Cần Thơ recebeu 657 códigos de áreas de cultivo que abrangem mais de 11.012 hectares e 9.412 famílias agrícolas. As culturas codificadas incluem longan, durião, fruta-do-leite, manga, pomelo e jaca para mercados como Estados Unidos, Austrália, Japão, China, Tailândia e UE. A cidade também possui 45 códigos de unidades de embalagem pertencentes a 17 empresas em 14 comunas e bairros. Diversas instalações estão habilitadas a exportar para Estados Unidos, Nova Zelândia, UE e Reino Unido.
Vĩnh Long tem mais de 223.000 hectares de culturas perenes. Mais de 21.700 hectares possuem códigos de cultivo e mais de 30.700 hectares têm certificação orgânica. A província recebeu mais de 1.000 códigos para áreas produtivas e unidades de embalagem ligadas às exportações de durião, coco, pomelo, rambutan, longan e batata-doce.

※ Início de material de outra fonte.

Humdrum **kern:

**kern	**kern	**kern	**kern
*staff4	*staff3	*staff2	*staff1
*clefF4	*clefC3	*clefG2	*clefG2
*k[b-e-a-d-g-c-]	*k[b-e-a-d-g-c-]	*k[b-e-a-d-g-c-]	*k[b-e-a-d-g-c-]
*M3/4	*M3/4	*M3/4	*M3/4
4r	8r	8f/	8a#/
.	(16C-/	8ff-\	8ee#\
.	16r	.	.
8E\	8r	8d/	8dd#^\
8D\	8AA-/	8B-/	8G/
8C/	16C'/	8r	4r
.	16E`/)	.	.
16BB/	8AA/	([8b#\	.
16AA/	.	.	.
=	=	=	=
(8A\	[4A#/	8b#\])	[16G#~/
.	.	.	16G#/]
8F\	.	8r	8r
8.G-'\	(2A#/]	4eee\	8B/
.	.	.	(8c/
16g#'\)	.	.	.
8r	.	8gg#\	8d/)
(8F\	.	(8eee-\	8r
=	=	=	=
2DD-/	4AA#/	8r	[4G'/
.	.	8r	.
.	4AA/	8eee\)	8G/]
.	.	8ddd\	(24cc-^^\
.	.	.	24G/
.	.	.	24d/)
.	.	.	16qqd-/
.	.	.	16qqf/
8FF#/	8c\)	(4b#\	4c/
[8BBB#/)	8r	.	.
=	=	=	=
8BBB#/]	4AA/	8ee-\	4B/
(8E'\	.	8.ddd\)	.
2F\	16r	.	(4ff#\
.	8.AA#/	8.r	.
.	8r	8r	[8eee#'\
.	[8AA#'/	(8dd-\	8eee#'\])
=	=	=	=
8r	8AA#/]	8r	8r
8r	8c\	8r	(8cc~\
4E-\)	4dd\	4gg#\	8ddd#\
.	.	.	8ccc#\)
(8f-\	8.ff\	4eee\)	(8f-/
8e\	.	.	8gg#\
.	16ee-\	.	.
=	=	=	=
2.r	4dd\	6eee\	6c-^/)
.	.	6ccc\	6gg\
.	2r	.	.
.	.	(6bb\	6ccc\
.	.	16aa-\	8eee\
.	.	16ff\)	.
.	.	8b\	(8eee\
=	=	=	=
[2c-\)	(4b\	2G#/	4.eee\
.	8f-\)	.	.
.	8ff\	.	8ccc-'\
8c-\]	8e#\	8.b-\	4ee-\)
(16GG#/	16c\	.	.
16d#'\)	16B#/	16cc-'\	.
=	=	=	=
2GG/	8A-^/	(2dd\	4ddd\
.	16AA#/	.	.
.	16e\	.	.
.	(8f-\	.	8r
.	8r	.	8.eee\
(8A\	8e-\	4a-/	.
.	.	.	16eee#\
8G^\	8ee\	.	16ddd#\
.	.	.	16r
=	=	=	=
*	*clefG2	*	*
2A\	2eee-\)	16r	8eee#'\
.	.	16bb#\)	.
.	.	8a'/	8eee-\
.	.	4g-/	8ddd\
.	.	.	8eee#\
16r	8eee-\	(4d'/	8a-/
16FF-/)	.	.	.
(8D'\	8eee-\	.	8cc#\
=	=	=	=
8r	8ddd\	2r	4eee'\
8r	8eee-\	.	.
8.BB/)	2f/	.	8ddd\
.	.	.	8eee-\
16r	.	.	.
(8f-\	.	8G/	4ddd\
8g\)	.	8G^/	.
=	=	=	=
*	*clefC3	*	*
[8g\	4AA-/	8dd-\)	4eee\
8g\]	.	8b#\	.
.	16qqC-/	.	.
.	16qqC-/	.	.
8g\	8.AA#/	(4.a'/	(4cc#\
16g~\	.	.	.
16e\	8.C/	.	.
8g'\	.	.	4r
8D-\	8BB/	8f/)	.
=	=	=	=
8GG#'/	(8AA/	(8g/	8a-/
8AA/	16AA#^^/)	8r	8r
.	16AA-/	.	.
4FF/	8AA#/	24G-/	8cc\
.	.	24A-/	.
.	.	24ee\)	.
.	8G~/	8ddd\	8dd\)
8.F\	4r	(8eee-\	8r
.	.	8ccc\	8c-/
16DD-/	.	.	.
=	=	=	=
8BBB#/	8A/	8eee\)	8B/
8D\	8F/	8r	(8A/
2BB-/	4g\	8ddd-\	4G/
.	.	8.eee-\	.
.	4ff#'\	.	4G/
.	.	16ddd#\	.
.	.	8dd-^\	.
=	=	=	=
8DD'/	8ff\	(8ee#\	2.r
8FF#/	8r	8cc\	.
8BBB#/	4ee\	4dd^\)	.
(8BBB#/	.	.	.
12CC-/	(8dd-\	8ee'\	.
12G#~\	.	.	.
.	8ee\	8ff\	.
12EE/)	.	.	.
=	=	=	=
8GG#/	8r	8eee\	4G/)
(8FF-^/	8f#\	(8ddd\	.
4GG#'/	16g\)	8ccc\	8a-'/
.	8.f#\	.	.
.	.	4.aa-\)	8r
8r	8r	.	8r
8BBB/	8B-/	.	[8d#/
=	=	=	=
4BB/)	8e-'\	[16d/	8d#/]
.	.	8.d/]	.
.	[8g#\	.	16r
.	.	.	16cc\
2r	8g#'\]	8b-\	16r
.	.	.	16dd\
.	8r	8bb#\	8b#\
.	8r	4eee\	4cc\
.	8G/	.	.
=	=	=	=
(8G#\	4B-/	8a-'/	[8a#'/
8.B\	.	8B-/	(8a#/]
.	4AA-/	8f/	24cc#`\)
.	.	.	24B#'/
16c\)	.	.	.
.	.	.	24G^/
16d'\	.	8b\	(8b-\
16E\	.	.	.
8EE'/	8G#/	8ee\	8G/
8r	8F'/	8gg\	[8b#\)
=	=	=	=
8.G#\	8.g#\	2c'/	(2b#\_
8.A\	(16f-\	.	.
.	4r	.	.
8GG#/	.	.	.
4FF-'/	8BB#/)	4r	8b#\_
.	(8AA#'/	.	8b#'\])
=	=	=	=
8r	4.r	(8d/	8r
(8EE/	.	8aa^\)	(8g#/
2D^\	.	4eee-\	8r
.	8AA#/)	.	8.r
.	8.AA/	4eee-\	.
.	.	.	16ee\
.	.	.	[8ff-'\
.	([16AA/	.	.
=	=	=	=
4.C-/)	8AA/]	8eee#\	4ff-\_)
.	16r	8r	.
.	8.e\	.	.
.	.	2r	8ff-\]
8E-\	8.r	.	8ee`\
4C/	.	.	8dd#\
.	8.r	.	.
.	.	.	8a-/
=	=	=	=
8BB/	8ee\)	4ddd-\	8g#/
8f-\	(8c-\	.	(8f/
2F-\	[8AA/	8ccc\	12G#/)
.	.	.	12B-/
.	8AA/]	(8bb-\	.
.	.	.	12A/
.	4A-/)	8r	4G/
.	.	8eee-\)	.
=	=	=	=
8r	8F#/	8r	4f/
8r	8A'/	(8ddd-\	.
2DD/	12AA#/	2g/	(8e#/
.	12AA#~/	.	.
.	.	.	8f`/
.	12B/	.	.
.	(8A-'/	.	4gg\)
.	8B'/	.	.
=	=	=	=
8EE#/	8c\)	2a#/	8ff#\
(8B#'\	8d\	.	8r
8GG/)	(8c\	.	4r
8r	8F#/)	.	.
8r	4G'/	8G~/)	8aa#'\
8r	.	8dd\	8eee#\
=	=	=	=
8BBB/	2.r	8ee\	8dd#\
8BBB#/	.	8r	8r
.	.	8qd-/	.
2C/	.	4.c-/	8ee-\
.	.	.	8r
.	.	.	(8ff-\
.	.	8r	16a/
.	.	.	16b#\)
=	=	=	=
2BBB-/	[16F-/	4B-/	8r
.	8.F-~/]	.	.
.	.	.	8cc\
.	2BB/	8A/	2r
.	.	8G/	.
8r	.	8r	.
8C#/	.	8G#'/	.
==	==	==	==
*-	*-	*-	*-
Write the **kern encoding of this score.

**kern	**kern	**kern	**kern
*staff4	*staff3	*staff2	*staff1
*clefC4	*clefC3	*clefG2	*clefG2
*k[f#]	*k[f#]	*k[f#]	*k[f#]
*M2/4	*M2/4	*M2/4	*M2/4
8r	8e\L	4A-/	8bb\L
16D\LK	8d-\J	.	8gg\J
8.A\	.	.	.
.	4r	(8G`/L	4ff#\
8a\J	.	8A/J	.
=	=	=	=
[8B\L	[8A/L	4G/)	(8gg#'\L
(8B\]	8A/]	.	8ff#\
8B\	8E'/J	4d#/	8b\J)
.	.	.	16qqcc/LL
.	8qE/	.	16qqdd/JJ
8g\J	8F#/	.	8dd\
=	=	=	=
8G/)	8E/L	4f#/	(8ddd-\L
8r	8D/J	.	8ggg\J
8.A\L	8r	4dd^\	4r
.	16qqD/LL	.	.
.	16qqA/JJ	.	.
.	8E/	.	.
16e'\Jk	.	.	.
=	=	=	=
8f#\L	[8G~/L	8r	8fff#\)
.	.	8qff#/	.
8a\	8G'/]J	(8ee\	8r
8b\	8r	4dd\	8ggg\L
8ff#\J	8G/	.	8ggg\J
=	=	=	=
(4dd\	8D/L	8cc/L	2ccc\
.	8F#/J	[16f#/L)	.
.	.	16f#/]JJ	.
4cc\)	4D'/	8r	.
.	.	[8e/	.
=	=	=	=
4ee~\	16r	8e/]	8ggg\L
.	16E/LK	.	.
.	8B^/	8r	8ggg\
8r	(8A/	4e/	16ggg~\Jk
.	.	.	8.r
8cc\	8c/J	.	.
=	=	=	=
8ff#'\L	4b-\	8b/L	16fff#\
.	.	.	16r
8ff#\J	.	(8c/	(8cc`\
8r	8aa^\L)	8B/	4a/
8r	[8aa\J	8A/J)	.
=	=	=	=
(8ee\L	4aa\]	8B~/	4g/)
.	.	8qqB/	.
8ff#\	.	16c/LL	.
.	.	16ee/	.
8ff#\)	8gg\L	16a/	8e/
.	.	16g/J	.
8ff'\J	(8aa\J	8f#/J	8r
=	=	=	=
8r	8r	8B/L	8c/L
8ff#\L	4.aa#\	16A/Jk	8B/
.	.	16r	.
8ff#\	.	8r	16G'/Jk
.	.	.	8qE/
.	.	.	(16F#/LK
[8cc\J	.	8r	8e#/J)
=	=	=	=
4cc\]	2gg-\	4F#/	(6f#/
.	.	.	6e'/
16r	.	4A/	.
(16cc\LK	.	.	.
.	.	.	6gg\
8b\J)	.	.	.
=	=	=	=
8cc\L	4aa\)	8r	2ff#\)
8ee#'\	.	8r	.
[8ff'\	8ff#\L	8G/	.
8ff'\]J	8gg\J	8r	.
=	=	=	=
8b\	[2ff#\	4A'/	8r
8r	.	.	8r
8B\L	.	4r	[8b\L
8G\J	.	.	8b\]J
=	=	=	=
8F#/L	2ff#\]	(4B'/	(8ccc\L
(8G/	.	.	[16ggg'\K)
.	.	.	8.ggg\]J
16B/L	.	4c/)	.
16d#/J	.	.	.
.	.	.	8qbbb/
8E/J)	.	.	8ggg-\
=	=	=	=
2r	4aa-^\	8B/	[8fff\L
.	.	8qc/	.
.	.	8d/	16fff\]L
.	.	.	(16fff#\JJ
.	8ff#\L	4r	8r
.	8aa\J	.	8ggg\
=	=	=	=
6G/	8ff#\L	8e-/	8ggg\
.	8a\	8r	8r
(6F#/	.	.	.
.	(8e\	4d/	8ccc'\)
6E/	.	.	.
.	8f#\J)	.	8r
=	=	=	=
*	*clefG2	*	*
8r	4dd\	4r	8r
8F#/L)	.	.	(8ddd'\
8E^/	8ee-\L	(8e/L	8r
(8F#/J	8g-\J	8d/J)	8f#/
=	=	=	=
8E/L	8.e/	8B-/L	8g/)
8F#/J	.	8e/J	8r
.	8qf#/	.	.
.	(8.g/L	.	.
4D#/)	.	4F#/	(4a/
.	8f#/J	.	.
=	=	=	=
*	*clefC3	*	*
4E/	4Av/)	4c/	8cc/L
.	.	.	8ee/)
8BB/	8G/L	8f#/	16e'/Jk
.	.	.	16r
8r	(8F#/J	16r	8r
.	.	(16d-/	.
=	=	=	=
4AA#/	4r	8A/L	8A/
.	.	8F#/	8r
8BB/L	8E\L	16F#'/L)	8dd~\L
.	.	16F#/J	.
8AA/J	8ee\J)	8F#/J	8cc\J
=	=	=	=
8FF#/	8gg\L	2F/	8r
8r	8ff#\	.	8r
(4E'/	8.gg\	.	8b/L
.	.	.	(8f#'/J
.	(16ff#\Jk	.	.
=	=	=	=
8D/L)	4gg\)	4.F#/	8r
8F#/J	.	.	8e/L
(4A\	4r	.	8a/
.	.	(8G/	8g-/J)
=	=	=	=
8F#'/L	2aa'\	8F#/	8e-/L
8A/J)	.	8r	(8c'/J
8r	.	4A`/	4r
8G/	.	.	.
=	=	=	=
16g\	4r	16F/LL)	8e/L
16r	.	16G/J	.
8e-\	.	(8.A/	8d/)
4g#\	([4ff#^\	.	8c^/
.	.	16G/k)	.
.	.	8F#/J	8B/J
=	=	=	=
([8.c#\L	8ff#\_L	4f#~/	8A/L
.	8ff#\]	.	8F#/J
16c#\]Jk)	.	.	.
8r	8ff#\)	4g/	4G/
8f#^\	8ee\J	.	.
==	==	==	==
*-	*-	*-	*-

Persistem falhas de conformidade no durião
A expansão dos registros também expõe fragilidades da produção fragmentada. De acordo com o Phụ Nữ Việt Nam, o durião enfrentou problemas de contaminação por auramina O e cádmio, prejudicando seu valor e sua reputação. Áreas de fornecimento pequenas e pouco coordenadas dificultam o controle de insumos, a verificação das práticas agrícolas e a resposta quando um mercado importador identifica uma infração.
An Giang possui cerca de 1.595,2 hectares de durião, principalmente em terras aluviais ao longo do rio Hậu. Os modelos de floração fora de época aplicados em Châu Phú e Long Kiến rendem 13–18 toneladas por hectare, com mais de 70% de frutas da categoria A. A receita pode alcançar 2–3 bilhões de VND por hectare, e o lucro após os custos pode chegar perto de 1 bilhão de VND por hectare ao ano. Esses retornos elevam o custo comercial da perda de acesso a um mercado por descumprimento das regras.
Códigos conectam pomares, embaladores e emprego rural
No bairro de Cao Lãnh, a manga ocupa 2.809 hectares, dos quais 2.475,50 hectares possuem códigos para exportação. Autoridades e produtores citados pelo Phụ Nữ Việt Nam afirmam que pomares codificados e empresas de processamento criaram empregos locais, inclusive para mulheres rurais no manejo dos pomares, na conservação e na produção de itens de maior valor agregado.
As autoridades planejam revisar e atualizar os cadastros, treinar agricultores, cooperativas e empresas e usar ferramentas digitais para conectar propriedades a compradores. A prioridade não é apenas emitir mais códigos, mas manter áreas auditáveis e zonas de fornecimento padronizadas. Para exportadores e importadores, a credibilidade de cada código determinará se ele oferece acesso duradouro ao mercado ou permanece apenas como um registro administrativo.